The race to build machines that can synthesize any organic compound is heating up. Below you can find some very interesting snippets from a nature article on "robo-chemists" but you are better off reading the article in full. Note that the synthesis machines discussed are way more complex than ones currently in use or the more advanced chemprinters in development. The machines themselves would certainly be marvels of engineering but the hardest part will lie in the development of their brains, the software that would understand chemistry well enough to predict what'll work and what won't.
http://www.nature.com/news/organic-synthesis-the-robo-chemist-1.15661
Organic chemists typically plan their work on paper, sketching hexagons and carbon chains on page after page as they think through the sequence of reactions they will need to make a given molecule. Then they try to follow that sequence by hand — painstakingly mixing, filtering and distilling, stitching together molecules as if they were embroidering quilts.
But a growing band of chemists is now trying to free the field from its artisanal roots by creating a device with the ability to fabricate any organic molecule automatically. “I would consider it entirely feasible to build a synthesis machine which could make any one of a billion defined small molecules on demand,” declares Richard Whitby, a chemist at the University of Southampton, UK.
A British project called Dial-a-Molecule is laying the groundwork. Led by Whitby, the £700,000 (US$1.2-million) project began in 2010 and currently runs until May 2015. So far, it has mostly focused on working out what components the machine would need, and building a collaboration of more than 450 researchers and 60 companies to help work on the idea.
Some reckon it would take decades to develop an automated chemist as adept as a human — but a less capable, although still useful, device could be a lot closer. “With adequate funding, five years and we're done,” says Bartosz Grzybowski, a chemist at Northwestern University in Evanston, Illinois, who has ambitious plans for a synthesis machine of his own.
Grzybowski has spent the past decade building a system called Chematica and designed it to take a holistic view of synthesis: it not only hunts for the best reaction to use at each step, but also considers the efficiency of every possible synthetic route as a whole. This means that a poor yield in one step can be counterbalanced by a succession of high-yielding reactions elsewhere in the sequence. “In 5 seconds we can screen 2 billion possible synthetic routes,” says Grzybowski.
When Grzybowski first unveiled the network behind Chematica in 2005 (ref. 3), “people said it was bullshit”, he laughs. But that changed in 2012, when he and his team published a trio of landmark papers showing Chematica in action. For example, the program discovered a slew of 'one pot' syntheses in which reagents could be thrown into a vessel one after the other, without all the troublesome separation and purification of products after each step. Chematica can also look up information about the cost of starting materials and estimate the labour involved in each reaction, allowing it to predict the cheapest route to a particular molecule. When Grzybowski's lab tested 51 cut-price syntheses suggested by Chematica5, it collectively trimmed costs by more than 45%.

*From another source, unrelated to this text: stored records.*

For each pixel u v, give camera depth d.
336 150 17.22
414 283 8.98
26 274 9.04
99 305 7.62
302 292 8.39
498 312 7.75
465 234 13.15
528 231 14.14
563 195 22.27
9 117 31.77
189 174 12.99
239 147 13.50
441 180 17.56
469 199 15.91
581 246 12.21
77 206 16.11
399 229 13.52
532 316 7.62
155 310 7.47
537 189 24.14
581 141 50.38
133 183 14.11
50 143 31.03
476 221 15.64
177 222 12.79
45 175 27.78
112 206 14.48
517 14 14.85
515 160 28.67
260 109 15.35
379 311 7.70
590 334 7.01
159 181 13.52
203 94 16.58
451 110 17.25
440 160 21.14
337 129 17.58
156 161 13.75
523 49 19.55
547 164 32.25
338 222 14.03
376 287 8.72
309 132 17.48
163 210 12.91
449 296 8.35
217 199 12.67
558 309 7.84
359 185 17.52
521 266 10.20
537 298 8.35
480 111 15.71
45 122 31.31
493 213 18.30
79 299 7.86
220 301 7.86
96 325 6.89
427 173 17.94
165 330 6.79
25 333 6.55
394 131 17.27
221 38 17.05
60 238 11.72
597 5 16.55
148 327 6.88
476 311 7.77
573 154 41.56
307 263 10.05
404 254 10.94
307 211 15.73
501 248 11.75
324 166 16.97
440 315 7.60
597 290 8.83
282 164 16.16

As long as programmes like Chematica rely on databases of published studies, says Whitby, they will struggle to design reliable synthetic routes to unknown compounds. To build a synthesis machine, “we need to be able to predict when a reaction is going to work — but more importantly we need to be able to predict when it's going to fail”.
Unfortunately, those failures are rarely recorded in the literature. “We only publish the successes, a cleaned-up version of what happens in the lab,” says Whitby. “We also lose a lot of information: what really was the temperature, what was the stirring speed, how much solvent did you use?” One solution is to record those successes and failures using electronic laboratory notebooks (ELNs), computer systems for logging raw experimental data that are widely used in industry but still rare in academia. “A lot of people ask, 'Who reads all these data?' The point is that machines use them — they can search the data,” explains Mat Todd, a chemist at the University of Sydney in Australia.
“If we really did know the history of every chemical reaction that had ever been done, we'd have amazing predictive capabilities,” says Todd. Many of those dreaming of a synthesis machine agree that widespread data harvesting will require a huge cultural shift. “That's absolutely the biggest barrier,”. “In chemistry, we don't have that culture of sharing, and I think it's got to change.”